In Chittisinghpura village, no one knows the exact count of masked gunmen who entered their village that evening. The villagers say when the gunmen left they even fired on the tyres of Uttam Singh’s truck so that no one could be shifted to the hospital. Uttam’s truck was the only vehicle present in the village that night.
Five days later, the Indian army blew up a hut in Pathribal village, killing five civilians, passing them off as foreign militants, responsible for the Massacre. It shifted the entire focus from one of the most gory incidents in Kashmir involving a minority community.
While justice remains elusive in this case—as in several other cases in Kashmir—the victim families were provided a ritualistic job, and one lakh rupee under SRO-43 by the state government.
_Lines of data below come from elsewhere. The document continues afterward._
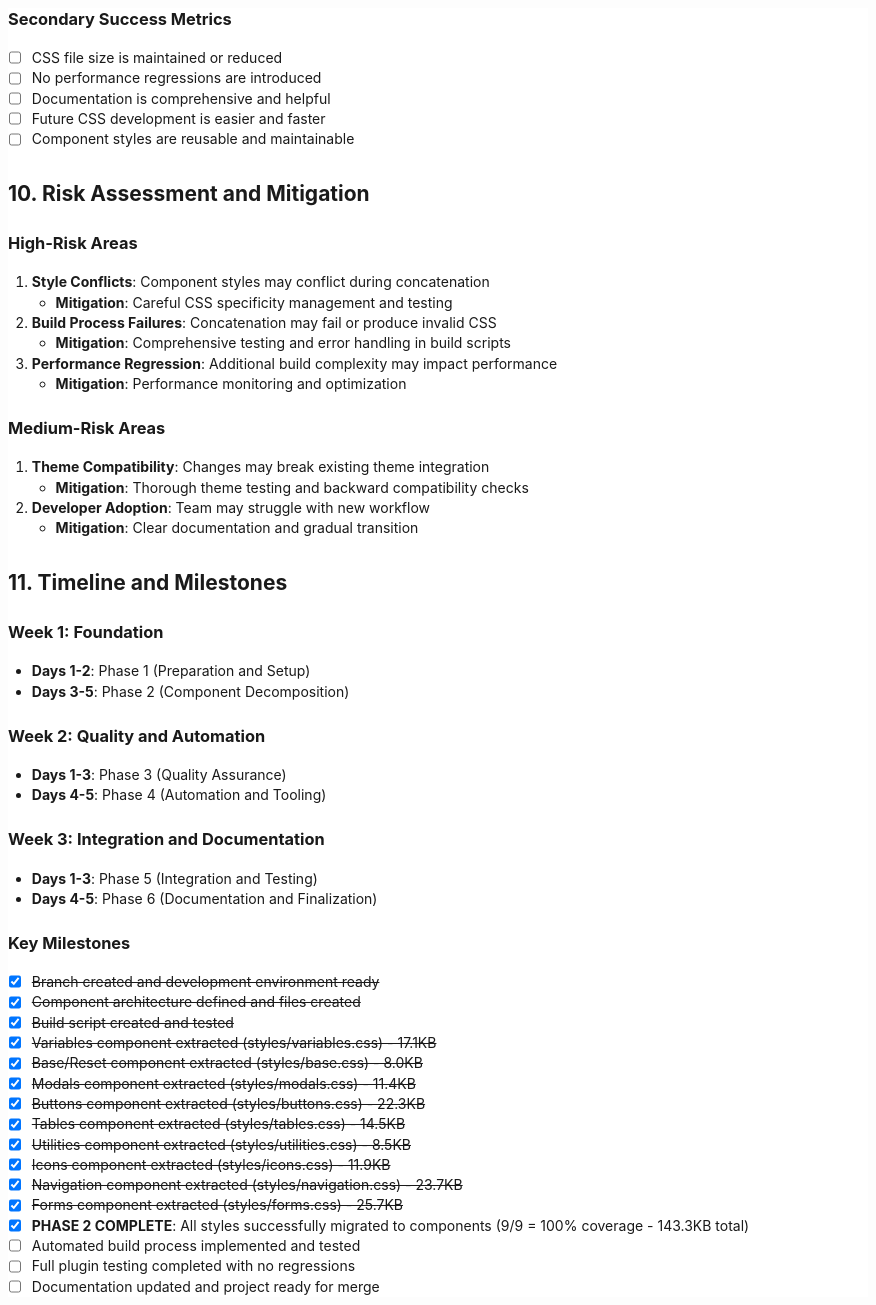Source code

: ### Secondary Success Metrics

- [ ] CSS file size is maintained or reduced
- [ ] No performance regressions are introduced
- [ ] Documentation is comprehensive and helpful
- [ ] Future CSS development is easier and faster
- [ ] Component styles are reusable and maintainable

## 10. Risk Assessment and Mitigation

### High-Risk Areas

1. **Style Conflicts**: Component styles may conflict during concatenation
   - **Mitigation**: Careful CSS specificity management and testing
2. **Build Process Failures**: Concatenation may fail or produce invalid CSS
   - **Mitigation**: Comprehensive testing and error handling in build scripts
3. **Performance Regression**: Additional build complexity may impact performance
   - **Mitigation**: Performance monitoring and optimization

### Medium-Risk Areas

1. **Theme Compatibility**: Changes may break existing theme integration
   - **Mitigation**: Thorough theme testing and backward compatibility checks
2. **Developer Adoption**: Team may struggle with new workflow
   - **Mitigation**: Clear documentation and gradual transition

## 11. Timeline and Milestones

### Week 1: Foundation
- **Days 1-2**: Phase 1 (Preparation and Setup)
- **Days 3-5**: Phase 2 (Component Decomposition)

### Week 2: Quality and Automation
- **Days 1-3**: Phase 3 (Quality Assurance)
- **Days 4-5**: Phase 4 (Automation and Tooling)

### Week 3: Integration and Documentation
- **Days 1-3**: Phase 5 (Integration and Testing)
- **Days 4-5**: Phase 6 (Documentation and Finalization)

### Key Milestones

- [x] ~~Branch created and development environment ready~~
- [x] ~~Component architecture defined and files created~~
- [x] ~~Build script created and tested~~
- [x] ~~Variables component extracted (styles/variables.css) - 17.1KB~~
- [x] ~~Base/Reset component extracted (styles/base.css) - 8.0KB~~
- [x] ~~Modals component extracted (styles/modals.css) - 11.4KB~~
- [x] ~~Buttons component extracted (styles/buttons.css) - 22.3KB~~
- [x] ~~Tables component extracted (styles/tables.css) - 14.5KB~~
- [x] ~~Utilities component extracted (styles/utilities.css) - 8.5KB~~
- [x] ~~Icons component extracted (styles/icons.css) - 11.9KB~~
- [x] ~~Navigation component extracted (styles/navigation.css) - 23.7KB~~
- [x] ~~Forms component extracted (styles/forms.css) - 25.7KB~~
- [x] **PHASE 2 COMPLETE**: All styles successfully migrated to components (9/9 = 100% coverage - 143.3KB total)
- [ ] Automated build process implemented and tested
- [ ] Full plugin testing completed with no regressions
- [ ] Documentation updated and project ready for merge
But mindful of the denied justice, the villagers have preserved the signs of slaughter, including a bullet-marked wall and a photo gallery of their fallen.
Among them are Jeet Kaur’s husband, two sons and her grandson, Rajdeep, who as class 10 student became the youngest victim of the massacre.
“All these years, we lived like corpses,” Jeet says, taking a long look at the gate from where she was sent back by her son on that fateful night.
“The pain of losing our dear ones is killing us every day. What had we done to deserve this?”